Ratliff wstał z kanapy i podążył w stronę podestu. Był wściekły; nie znał twórczości zespołu na tyle dobrze, by zagrać tak, jak tego oczekiwali. Nie zamierzał jednak odmówić. To było nie w jego stylu. Zamienił się z gitarzystą, przejmując instrument na swoje ramię.
- Czego sobie życzysz? – Spytał Ravi, szczerząc się do blondyna.
- Killer – W brązowych oczach pojawił się znajomy błysk. Tommy zerknął na Adama, który z dumą wpatrywał się w swojego chłopaka. Kiedy uderzył w struny, a pierwsze akordy rozbrzmiały w ciemnym pomieszczeniu, kilka atrakcyjnych dziewczyn podbiegło do sceny, rozpoznając w blondynie słynnego Tommy’ego Joe Ratliff.
***
Adam z szerokim uśmiechem na twarzy podszedł do sceny i klasnął kilka razy w dłonie.
- Hej! – Zawołał, podchodząc do muzyka.
Tommy odłożył instrument i podszedł do krawędzi sceny, uśmiechając się do  Lamberta.
- Chyba wspaniale się czujesz, grając z nimi, co? –Zasugerował brunet; stało się coś, czego nie przewidział. Blondyn pochylił się nad nim i z dużą dozą czułości ucałował jego usta. Nie dbał o gości, członków zespołu,możliwych paparazzi; po raz pierwszy pozwolił sobie na publiczny, miłosny gest.

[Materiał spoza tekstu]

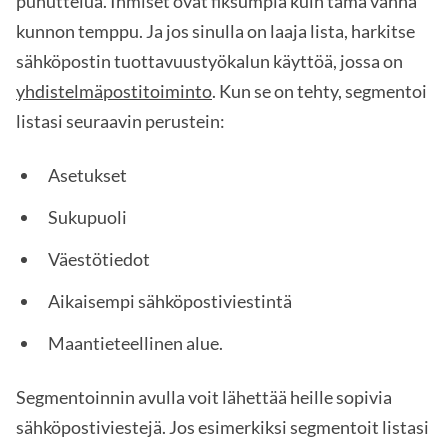
puhuttelua. Ihmiset ovat fiksumpia kuin tämä vanha
kunnon temppu. Ja jos sinulla on laaja lista, harkitse
sähköpostin tuottavuustyökalun käyttöä, jossa on
yhdistelmäpostitoiminto
. Kun se on tehty, segmentoi
listasi seuraavin perustein:
Asetukset
Sukupuoli
Väestötiedot
Aikaisempi sähköpostiviestintä
Maantieteellinen alue.
Segmentoinnin avulla voit lähettää heille sopivia
sähköpostiviestejä. Jos esimerkiksi segmentoit listasi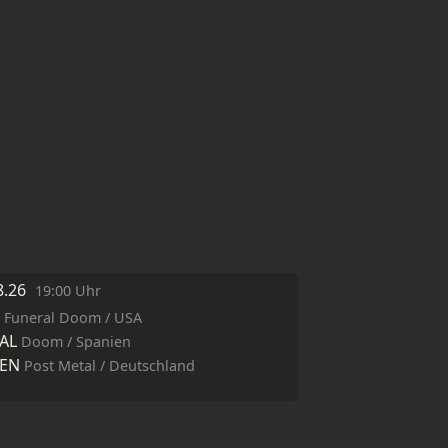
8.26
19:00 Uhr
N
Funeral Doom / USA
AL
Doom / Spanien
EN
Post Metal / Deutschland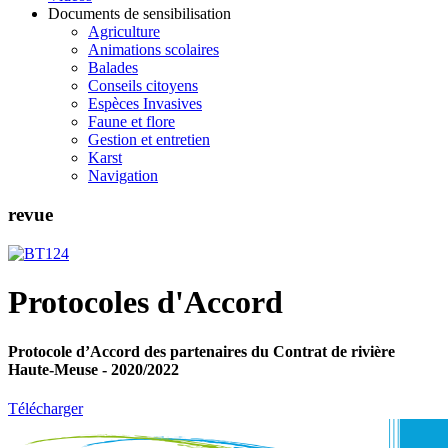
Documents de sensibilisation
Agriculture
Animations scolaires
Balades
Conseils citoyens
Espèces Invasives
Faune et flore
Gestion et entretien
Karst
Navigation
revue
Protocoles d'Accord
Protocole d’Accord des partenaires du Contrat de rivière
Haute-Meuse - 2020/2022
Télécharger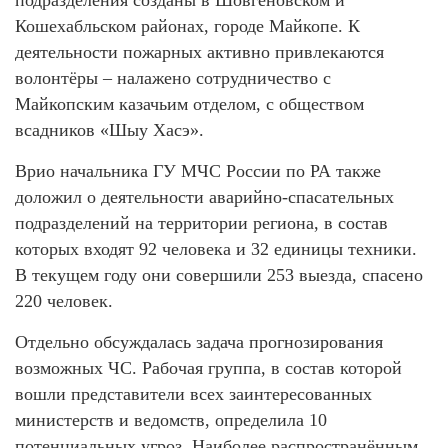
подразделения созданы в Шовгеновском и
Кошехабльском районах, городе Майкопе. К
деятельности пожарных активно привлекаются
волонтёры – налажено сотрудничество с
Майкопским казачьим отделом, с обществом
всадников «Шыу Хасэ».
Врио начальника ГУ МЧС России по РА также
доложил о деятельности аварийно-спасательных
подразделений на территории региона, в состав
которых входят 92 человека и 32 единицы техники.
В текущем году они совершили 253 выезда, спасено
220 человек.
Отдельно обсуждалась задача прогнозирования
возможных ЧС. Рабочая группа, в состав которой
вошли представители всех заинтересованных
министерств и ведомств, определила 10
потенциальных угроз. Наиболее распространённым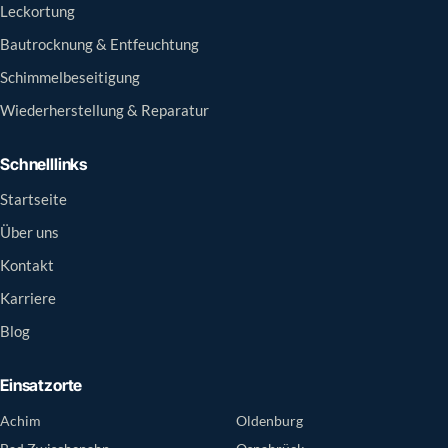
Leckortung
Bautrocknung & Entfeuchtung
Schimmelbeseitigung
Wiederherstellung & Reparatur
Schnelllinks
Startseite
Über uns
Kontakt
Karriere
Blog
Einsatzorte
Achim
Oldenburg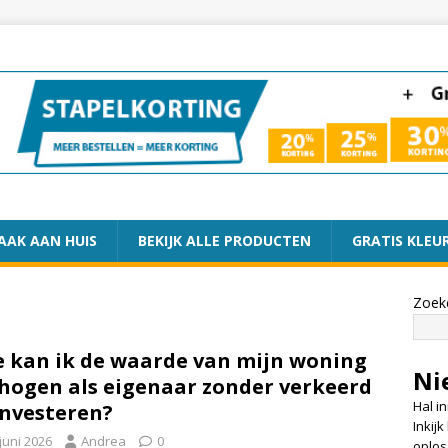
AAK AAN HUIS
BEKIJK ALLE PRODUCTEN
GRATIS KLEU
Zoek
 kan ik de waarde van mijn woning
Ni
hogen als eigenaar zonder verkeerd
Hal i
investeren?
Inkij
juni 2026
Andrea
0
oplos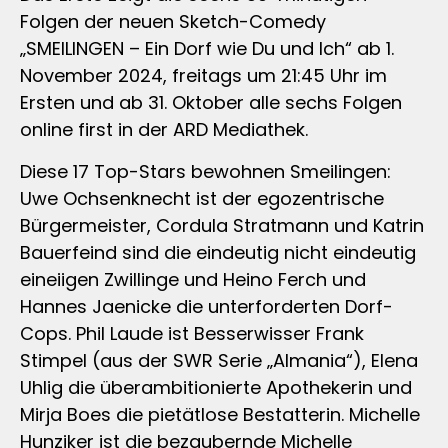
Folgen der neuen Sketch-Comedy
„SMEILINGEN – Ein Dorf wie Du und Ich“ ab 1.
November 2024, freitags um 21:45 Uhr im
Ersten und ab 31. Oktober alle sechs Folgen
online first in der ARD Mediathek.
Diese 17 Top-Stars bewohnen Smeilingen:
Uwe Ochsenknecht ist der egozentrische
Bürgermeister, Cordula Stratmann und Katrin
Bauerfeind sind die eindeutig nicht eindeutig
eineiigen Zwillinge und Heino Ferch und
Hannes Jaenicke die unterforderten Dorf-
Cops. Phil Laude ist Besserwisser Frank
Stimpel (aus der SWR Serie „Almania“), Elena
Uhlig die überambitionierte Apothekerin und
Mirja Boes die pietätlose Bestatterin. Michelle
Hunziker ist die bezaubernde Michelle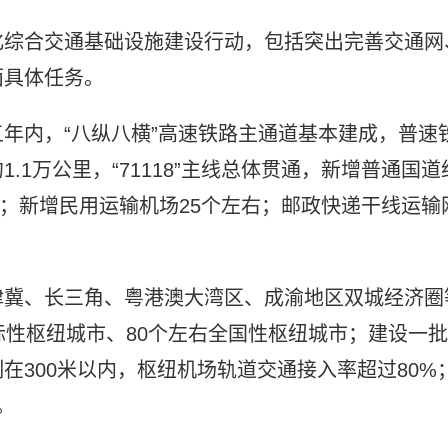
化综合交通基础设施建设行动，包括突出完善交通网
面具体任务。
年内，“八纵八横”高速铁路主通道基本建成，普速
1万公里，“71118”主线总体贯通，新增普通国道
里；新增民用运输机场25个左右；邮政快递干线运输
津冀、长三角、粤港澳大湾区、成渝地区双城经济圈
际性枢纽城市、80个左右全国性枢纽城市；建设一批
在300米以内，枢纽机场轨道交通接入率超过80%
。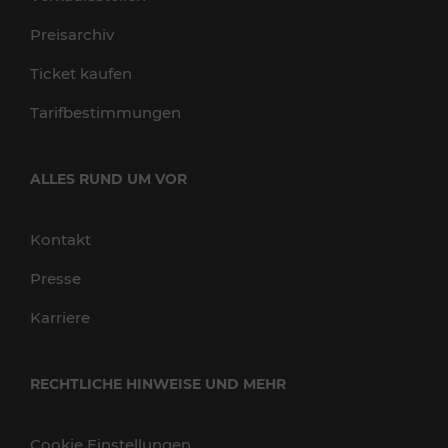
Preisarchiv
Ticket kaufen
Tarifbestimmungen
ALLES RUND UM VOR
Kontakt
Presse
Karriere
RECHTLICHE HINWEISE UND MEHR
Cookie Einstellungen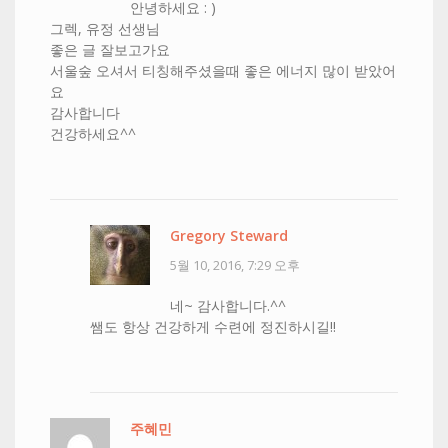
안녕하세요 : )
그렉, 유정 선생님
좋은 글 잘보고가요
서울숲 오셔서 티칭해주셨을때 좋은 에너지 많이 받았어
요
감사합니다
건강하세요^^
Gregory Steward
5월 10, 2016, 7:29 오후
네~ 감사합니다.^^
쌤도 항상 건강하게 수련에 정진하시길!!
주혜민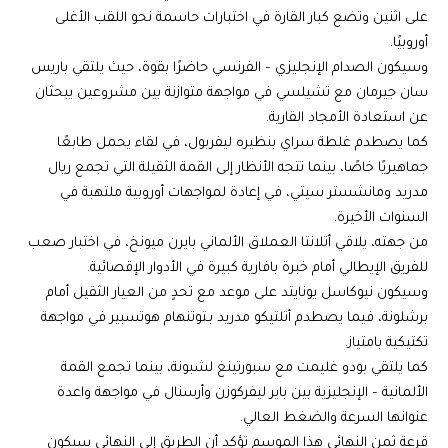
على اثنين وتضع كبار القارة في اختبارات حاسمة نحو اللقب الأغلى
أوروبيًا.
وسيكون الصدام الإنجليزي – الفرنسي حاضرًا بقوة، حيث يلتقي باريس
سان جيرمان مع تشيلسي في مواجهة متوازنة بين مشروعين يبحثان
عن استعادة الأمجاد القارية.
كما يصطدم غلطة سراي بنظيره ليفربول، في لقاء يحمل طابعًا
جماهيريًا خاصًا، بينما تتجه الأنظار إلى القمة الثقيلة التي تجمع ريال
مدريد ومانشستر سيتي، في إعادة لمواجهات أوروبية ملتهبة في
السنوات الأخيرة.
من جهته، يلاقي أتلانتا العملاق الألماني بايرن ميونخ، في اختبار صعب
للفريق الإيطالي أمام خبرة بافارية كبيرة في الأدوار الإقصائية.
وسيكون نيوكاسل يونايتد على موعد مع تحدٍ من العيار الثقيل أمام
برشلونة، فيما يصطدم أتلتيكو مدريد بـتوتنهام هوتسبير في مواجهة
تكتيكية بامتياز.
كما يلتقي بودو غليمت مع سبورتينغ لشبونة، بينما تجمع القمة
الألمانية – الإنجليزية بين باير ليفركوزن وأرسنال في مواجهة واعدة
عنوانها السرعة والضغط العالي.
قرعة ثمن النهائي هذا الموسم تؤكد أن الطريق إلى النهائي سيكون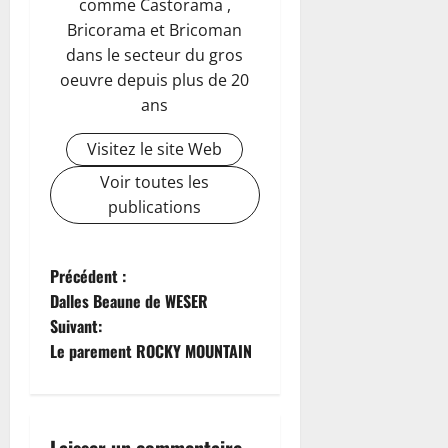
comme Castorama ,
Bricorama et Bricoman
dans le secteur du gros
oeuvre depuis plus de 20
ans
Visitez le site Web
Voir toutes les
publications
N
Précédent :
Dalles Beaune de WESER
a
Suivant:
Le parement ROCKY MOUNTAIN
v
i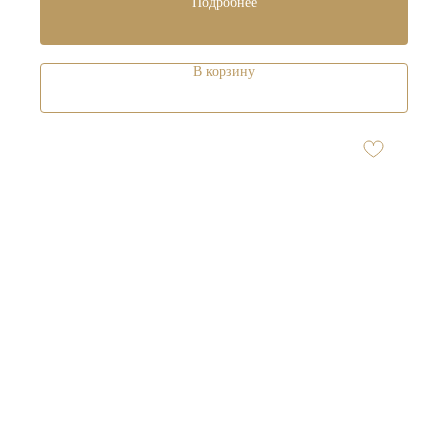
Подробнее
В корзину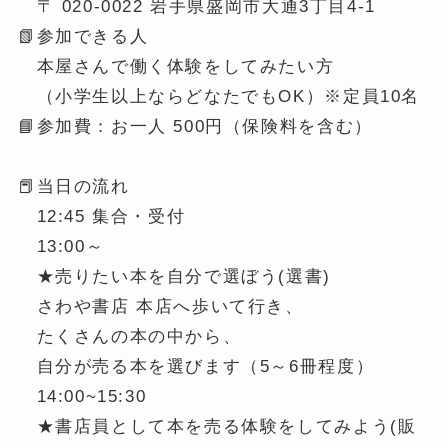
〒 020-0022 岩手県盛岡市大通3丁目4-1
📗参加できる人
本屋さんで働く体験をしてみたい方
（小学生以上ならどなたでもOK）※定員10名
📘参加費：お一人 500円（保険料を含む）
📕当日の流れ
12:45 集合・受付
13:00～
★売りたい本を自分で選ぼう(選書)
さわや書店 本店へ歩いて行き、
たくさんの本の中から、
自分が売る本を選びます（5～6冊程度）
14:00~15:30
★書店員として本を売る体験をしてみよう(販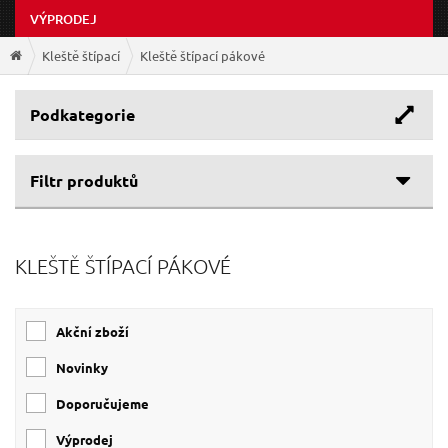
VÝPRODEJ
Kleště štípací
Kleště štípací pákové
Podkategorie
Filtr produktů
Cenové rozpětí
KLEŠTĚ ŠTÍPACÍ PÁKOVÉ
Výrobce
353 Kč
1 289 Kč
EXTOL-PREMIUM
(8)
Akční zboží
EXTOL-CRAFT
(3)
GEKO
(3)
Novinky
Doporučujeme
Výprodej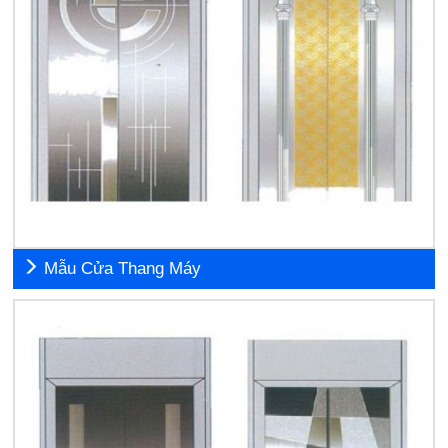
Mẫu Cửa Thang Máy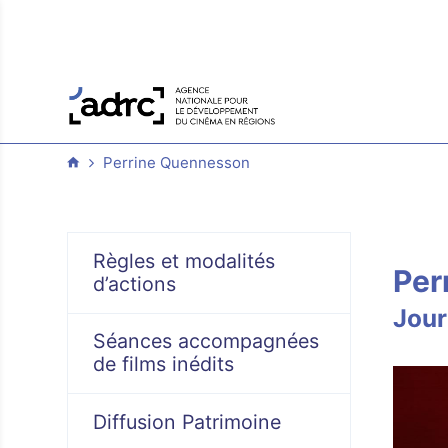
Perrine Quennesson
Règles et modalités
Per
d’actions
Jour
Séances accompagnées
de films inédits
Diffusion Patrimoine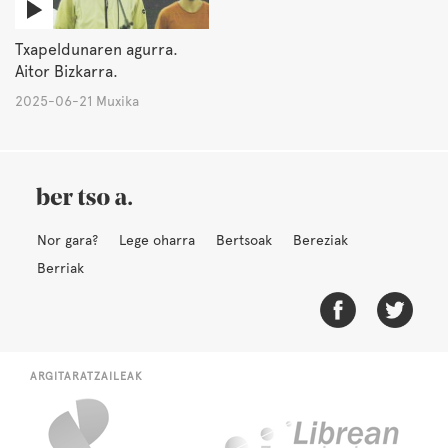
Txapeldunaren agurra.
Aitor Bizkarra.
2025-06-21 Muxika
Nor gara?
Lege oharra
Bertsoak
Bereziak
Berriak
ARGITARATZAILEAK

Adam rozchylił delikatnie wargi wpatrując się w chłopaka. Wiedział, jak wiele go kosztowało do przyznania się przed samym sobą, przed przyjaciółmi i światem. Tak wiele musiało się zdarzyć, by Tommy docenił ten związek.Przestał się go wstydzić, pragnąc podzielić się tym niesamowitym szczęściem, jakim była bliskość Adama.